■ **Source information**
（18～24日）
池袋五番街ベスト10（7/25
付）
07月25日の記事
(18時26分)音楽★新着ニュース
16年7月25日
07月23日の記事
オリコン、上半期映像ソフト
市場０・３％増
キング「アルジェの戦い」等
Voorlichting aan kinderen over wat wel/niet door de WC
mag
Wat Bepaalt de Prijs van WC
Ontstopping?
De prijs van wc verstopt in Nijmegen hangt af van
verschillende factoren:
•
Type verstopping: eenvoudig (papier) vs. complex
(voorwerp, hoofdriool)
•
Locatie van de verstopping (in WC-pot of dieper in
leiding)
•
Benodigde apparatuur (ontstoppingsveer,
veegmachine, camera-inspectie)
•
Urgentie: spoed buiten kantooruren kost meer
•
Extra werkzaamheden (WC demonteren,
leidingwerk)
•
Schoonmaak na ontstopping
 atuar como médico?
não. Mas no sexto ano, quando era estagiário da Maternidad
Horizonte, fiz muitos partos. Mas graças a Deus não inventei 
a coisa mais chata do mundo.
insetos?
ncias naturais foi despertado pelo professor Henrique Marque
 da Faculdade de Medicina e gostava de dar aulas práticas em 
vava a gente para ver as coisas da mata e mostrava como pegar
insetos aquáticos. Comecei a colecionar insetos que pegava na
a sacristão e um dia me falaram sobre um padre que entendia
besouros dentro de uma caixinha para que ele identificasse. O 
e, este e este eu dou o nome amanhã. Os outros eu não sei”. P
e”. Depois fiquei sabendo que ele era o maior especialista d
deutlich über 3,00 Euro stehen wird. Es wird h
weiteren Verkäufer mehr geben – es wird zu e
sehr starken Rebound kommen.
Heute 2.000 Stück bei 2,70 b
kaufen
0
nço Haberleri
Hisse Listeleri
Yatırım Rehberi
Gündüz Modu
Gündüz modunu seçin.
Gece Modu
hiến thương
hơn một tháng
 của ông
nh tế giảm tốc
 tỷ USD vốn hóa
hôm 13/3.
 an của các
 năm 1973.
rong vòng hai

■ **Request**
Copy out every line of the listing above, keeping each word, character, and line break unchanged.

■ **Output of the task**
（18～24日）
池袋五番街ベスト10（7/25
付）
07月25日の記事
(18時26分)音楽★新着ニュース
16年7月25日
07月23日の記事
オリコン、上半期映像ソフト
市場０・３％増
キング「アルジェの戦い」等
Voorlichting aan kinderen over wat wel/niet door de WC
mag
Wat Bepaalt de Prijs van WC
Ontstopping?
De prijs van wc verstopt in Nijmegen hangt af van
verschillende factoren:
•
Type verstopping: eenvoudig (papier) vs. complex
(voorwerp, hoofdriool)
•
Locatie van de verstopping (in WC-pot of dieper in
leiding)
•
Benodigde apparatuur (ontstoppingsveer,
veegmachine, camera-inspectie)
•
Urgentie: spoed buiten kantooruren kost meer
•
Extra werkzaamheden (WC demonteren,
leidingwerk)
•
Schoonmaak na ontstopping
 atuar como médico?
não. Mas no sexto ano, quando era estagiário da Maternidad
Horizonte, fiz muitos partos. Mas graças a Deus não inventei 
a coisa mais chata do mundo.
insetos?
ncias naturais foi despertado pelo professor Henrique Marque
 da Faculdade de Medicina e gostava de dar aulas práticas em 
vava a gente para ver as coisas da mata e mostrava como pegar
insetos aquáticos. Comecei a colecionar insetos que pegava na
a sacristão e um dia me falaram sobre um padre que entendia
besouros dentro de uma caixinha para que ele identificasse. O 
e, este e este eu dou o nome amanhã. Os outros eu não sei”. P
e”. Depois fiquei sabendo que ele era o maior especialista d
deutlich über 3,00 Euro stehen wird. Es wird h
weiteren Verkäufer mehr geben – es wird zu e
sehr starken Rebound kommen.
Heute 2.000 Stück bei 2,70 b
kaufen
0
nço Haberleri
Hisse Listeleri
Yatırım Rehberi
Gündüz Modu
Gündüz modunu seçin.
Gece Modu
hiến thương
hơn một tháng
 của ông
nh tế giảm tốc
 tỷ USD vốn hóa
hôm 13/3.
 an của các
 năm 1973.
rong vòng hai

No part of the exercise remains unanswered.